Companies Paying Out More of Their Earnings to Shareholders

Price to Earning ratio

S&P 500 Firms Offering Big Rewards

Corporations are paying out more money to shareholders, but some analysts think the practice could be shortsighted.

Large companies are distributing a larger percentage of their profits to shareholders, according to a recent report in The Wall Street Journal. Firms listed in the S&P 500 have paid out 38% of their net income to shareholders as dividends over the past 12 months, representing the largest percentage of corporate profits since 2008-2009. (Source: Dividends Eat Up Bigger Slice of Company Profits, The Wall Street Journal, August 18, 2016.)

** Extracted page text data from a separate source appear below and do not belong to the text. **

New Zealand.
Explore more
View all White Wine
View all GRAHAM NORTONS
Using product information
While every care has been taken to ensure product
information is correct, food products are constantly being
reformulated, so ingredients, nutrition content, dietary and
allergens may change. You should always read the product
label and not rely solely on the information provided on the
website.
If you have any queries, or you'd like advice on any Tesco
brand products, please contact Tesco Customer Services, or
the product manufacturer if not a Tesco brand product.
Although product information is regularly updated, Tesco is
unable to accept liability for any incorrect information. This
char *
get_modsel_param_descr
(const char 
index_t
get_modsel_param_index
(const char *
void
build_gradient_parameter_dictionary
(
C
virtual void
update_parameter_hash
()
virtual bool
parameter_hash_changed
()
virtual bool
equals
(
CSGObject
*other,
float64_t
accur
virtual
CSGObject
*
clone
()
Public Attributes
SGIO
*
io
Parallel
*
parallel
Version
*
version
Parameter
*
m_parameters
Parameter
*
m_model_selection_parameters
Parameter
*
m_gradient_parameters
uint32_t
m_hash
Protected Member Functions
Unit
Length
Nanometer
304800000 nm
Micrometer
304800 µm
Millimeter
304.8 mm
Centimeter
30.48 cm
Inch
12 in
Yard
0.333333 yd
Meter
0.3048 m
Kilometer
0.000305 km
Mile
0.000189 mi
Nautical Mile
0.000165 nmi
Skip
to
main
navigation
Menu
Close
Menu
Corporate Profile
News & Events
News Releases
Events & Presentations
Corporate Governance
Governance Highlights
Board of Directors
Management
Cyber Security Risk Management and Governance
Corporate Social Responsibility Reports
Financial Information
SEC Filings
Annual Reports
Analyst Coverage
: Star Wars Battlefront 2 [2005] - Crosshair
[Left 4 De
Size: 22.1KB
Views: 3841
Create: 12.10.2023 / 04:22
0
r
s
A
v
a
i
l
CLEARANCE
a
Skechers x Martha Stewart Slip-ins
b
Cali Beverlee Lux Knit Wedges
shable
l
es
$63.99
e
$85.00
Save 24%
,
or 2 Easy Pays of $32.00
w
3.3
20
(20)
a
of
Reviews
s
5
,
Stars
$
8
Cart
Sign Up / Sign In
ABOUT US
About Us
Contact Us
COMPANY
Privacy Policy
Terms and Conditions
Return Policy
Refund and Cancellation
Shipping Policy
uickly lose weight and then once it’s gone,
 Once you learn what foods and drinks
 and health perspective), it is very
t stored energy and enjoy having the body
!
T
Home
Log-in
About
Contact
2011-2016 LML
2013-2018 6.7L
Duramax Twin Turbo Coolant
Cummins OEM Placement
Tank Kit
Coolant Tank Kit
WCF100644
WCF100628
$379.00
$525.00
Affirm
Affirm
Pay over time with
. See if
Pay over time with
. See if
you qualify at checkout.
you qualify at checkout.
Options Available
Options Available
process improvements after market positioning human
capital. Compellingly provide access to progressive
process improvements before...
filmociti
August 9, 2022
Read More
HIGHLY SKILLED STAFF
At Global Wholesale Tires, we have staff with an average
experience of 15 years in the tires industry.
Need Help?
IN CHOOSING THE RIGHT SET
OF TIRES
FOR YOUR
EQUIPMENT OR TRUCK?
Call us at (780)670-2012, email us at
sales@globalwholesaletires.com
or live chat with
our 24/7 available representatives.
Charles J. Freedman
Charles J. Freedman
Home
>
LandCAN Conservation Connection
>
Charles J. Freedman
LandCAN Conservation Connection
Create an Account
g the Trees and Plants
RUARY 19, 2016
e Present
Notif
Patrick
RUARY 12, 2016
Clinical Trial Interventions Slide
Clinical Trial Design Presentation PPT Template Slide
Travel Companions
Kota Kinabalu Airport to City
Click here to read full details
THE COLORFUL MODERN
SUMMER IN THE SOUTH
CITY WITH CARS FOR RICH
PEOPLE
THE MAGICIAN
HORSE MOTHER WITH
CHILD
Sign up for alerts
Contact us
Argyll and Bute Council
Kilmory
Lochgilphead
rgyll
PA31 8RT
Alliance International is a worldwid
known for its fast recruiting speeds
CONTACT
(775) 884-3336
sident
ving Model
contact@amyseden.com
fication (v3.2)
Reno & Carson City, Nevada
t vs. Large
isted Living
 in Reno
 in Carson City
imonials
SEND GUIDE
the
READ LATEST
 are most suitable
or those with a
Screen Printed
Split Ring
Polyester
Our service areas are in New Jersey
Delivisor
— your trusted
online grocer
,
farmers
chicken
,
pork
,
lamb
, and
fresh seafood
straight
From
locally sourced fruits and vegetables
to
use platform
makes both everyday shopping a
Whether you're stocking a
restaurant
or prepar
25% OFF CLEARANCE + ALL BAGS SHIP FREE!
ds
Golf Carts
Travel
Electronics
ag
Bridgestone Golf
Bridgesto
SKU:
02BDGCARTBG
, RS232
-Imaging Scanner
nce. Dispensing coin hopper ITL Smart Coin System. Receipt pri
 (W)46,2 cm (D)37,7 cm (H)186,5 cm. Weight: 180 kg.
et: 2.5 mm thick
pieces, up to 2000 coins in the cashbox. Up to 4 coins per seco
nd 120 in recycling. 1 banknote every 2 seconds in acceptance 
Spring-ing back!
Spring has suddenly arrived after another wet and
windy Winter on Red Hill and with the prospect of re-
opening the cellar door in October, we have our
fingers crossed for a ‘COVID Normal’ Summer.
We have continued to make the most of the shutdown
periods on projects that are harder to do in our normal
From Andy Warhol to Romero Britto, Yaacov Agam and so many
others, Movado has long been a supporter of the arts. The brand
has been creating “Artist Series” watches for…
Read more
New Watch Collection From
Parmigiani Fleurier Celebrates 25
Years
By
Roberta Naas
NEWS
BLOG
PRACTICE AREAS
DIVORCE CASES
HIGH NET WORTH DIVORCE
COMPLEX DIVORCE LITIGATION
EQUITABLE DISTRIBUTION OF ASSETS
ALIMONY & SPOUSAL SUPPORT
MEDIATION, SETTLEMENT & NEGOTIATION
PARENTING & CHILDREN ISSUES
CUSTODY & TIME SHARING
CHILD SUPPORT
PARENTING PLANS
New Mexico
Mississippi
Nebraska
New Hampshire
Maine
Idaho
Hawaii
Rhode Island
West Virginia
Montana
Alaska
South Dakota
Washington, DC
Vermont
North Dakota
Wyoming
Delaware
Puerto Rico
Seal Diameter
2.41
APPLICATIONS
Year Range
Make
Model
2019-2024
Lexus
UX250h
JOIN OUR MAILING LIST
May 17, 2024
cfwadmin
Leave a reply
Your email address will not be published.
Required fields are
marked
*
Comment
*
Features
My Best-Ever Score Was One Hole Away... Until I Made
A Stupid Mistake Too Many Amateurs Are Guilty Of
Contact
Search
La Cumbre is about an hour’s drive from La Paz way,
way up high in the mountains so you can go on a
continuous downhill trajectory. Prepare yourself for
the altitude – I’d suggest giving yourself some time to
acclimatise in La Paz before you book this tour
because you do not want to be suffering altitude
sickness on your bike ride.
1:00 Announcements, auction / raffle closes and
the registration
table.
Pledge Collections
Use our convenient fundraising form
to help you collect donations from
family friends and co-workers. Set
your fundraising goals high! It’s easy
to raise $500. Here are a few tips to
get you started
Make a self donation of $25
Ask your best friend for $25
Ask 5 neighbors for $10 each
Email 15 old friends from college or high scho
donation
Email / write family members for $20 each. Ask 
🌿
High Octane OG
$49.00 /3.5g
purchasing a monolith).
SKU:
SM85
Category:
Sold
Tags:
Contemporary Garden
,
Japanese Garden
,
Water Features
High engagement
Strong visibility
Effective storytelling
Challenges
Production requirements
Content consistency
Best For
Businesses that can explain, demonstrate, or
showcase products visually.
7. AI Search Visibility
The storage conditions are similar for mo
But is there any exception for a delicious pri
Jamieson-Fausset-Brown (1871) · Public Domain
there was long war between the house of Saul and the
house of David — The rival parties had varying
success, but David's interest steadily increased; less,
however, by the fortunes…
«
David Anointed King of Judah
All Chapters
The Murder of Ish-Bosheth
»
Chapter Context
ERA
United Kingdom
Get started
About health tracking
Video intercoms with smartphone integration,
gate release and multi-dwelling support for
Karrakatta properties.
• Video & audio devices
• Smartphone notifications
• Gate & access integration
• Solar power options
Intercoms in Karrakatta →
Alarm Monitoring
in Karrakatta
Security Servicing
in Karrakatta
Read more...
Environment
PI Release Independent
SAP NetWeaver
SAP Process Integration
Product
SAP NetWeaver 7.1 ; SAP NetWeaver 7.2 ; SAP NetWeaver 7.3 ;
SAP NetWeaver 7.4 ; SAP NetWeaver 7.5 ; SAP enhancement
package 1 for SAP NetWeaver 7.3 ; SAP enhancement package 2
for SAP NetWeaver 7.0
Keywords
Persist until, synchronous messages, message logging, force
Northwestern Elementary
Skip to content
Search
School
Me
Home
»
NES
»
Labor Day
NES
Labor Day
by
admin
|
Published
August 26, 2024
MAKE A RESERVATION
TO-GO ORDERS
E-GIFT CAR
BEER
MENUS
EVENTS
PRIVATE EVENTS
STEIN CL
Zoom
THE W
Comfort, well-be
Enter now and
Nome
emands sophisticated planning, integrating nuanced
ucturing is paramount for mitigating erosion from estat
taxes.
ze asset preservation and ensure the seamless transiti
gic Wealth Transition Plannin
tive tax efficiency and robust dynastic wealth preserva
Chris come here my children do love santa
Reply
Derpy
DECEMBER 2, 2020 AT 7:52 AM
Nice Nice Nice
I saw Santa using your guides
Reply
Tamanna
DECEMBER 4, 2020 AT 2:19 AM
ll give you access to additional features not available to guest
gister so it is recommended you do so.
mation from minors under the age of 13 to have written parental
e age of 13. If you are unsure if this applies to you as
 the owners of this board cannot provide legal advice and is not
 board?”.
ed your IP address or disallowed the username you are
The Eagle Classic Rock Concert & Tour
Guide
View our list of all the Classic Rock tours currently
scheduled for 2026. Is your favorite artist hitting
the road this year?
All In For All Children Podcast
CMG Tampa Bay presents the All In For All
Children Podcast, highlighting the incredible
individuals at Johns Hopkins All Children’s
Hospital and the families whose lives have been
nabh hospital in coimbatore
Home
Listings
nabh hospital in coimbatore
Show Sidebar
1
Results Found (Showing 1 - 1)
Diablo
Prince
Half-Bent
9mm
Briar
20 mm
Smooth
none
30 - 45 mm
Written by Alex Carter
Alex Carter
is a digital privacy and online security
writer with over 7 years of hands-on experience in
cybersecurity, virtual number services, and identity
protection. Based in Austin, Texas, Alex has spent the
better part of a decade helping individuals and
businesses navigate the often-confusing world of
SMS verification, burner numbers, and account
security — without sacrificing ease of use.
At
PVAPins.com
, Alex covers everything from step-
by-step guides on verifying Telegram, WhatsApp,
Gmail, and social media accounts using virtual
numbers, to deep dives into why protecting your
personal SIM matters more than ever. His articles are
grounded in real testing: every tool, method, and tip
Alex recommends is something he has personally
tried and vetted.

The situation has resulted from investors clamoring for yield. Executives are eager to take advantage of the situation by offering income-hungry shareholders higher payouts. To fund their distributions, many firms have resorted to corporate borrowing to fund their aggressive dividend and share buyback programs.

Analysts, however, worr thaty these practices could be unsustainable. Corporate profits have declined for four straight quarters, a retreat not seen since the financial crisis. And with growth expected to remain subdued, analysts don’t see that trend reversing anytime soon. (Source: Corporate Profits Set to Shrink for Fourth Consecutive Quarter, The Wall Street Journal, July 17, 2016.)

All of this means that the current period of oversized payouts could be coming to an end. Last quarter, nearly nine percent of companies in the S&P 500 paid out more in dividends than their net income, the highest percentage in more than a decade. Stocks paying more than their income over the past year included blue-chip names like Pfizer Inc. (NYSE:PFE); Alcoa Inc. (NYSE:AA); Mattel, Inc. (NASDAQ:MAT); and Kellogg Company (NYSE:K).

Unless profits rebound soon, executives could be left with a series of uncomfortable choices: 1) borrow more money to fund their dividends, 2) sell assets to maintain shareholder payouts, or 3) cut their distributions and risk angering shareholders.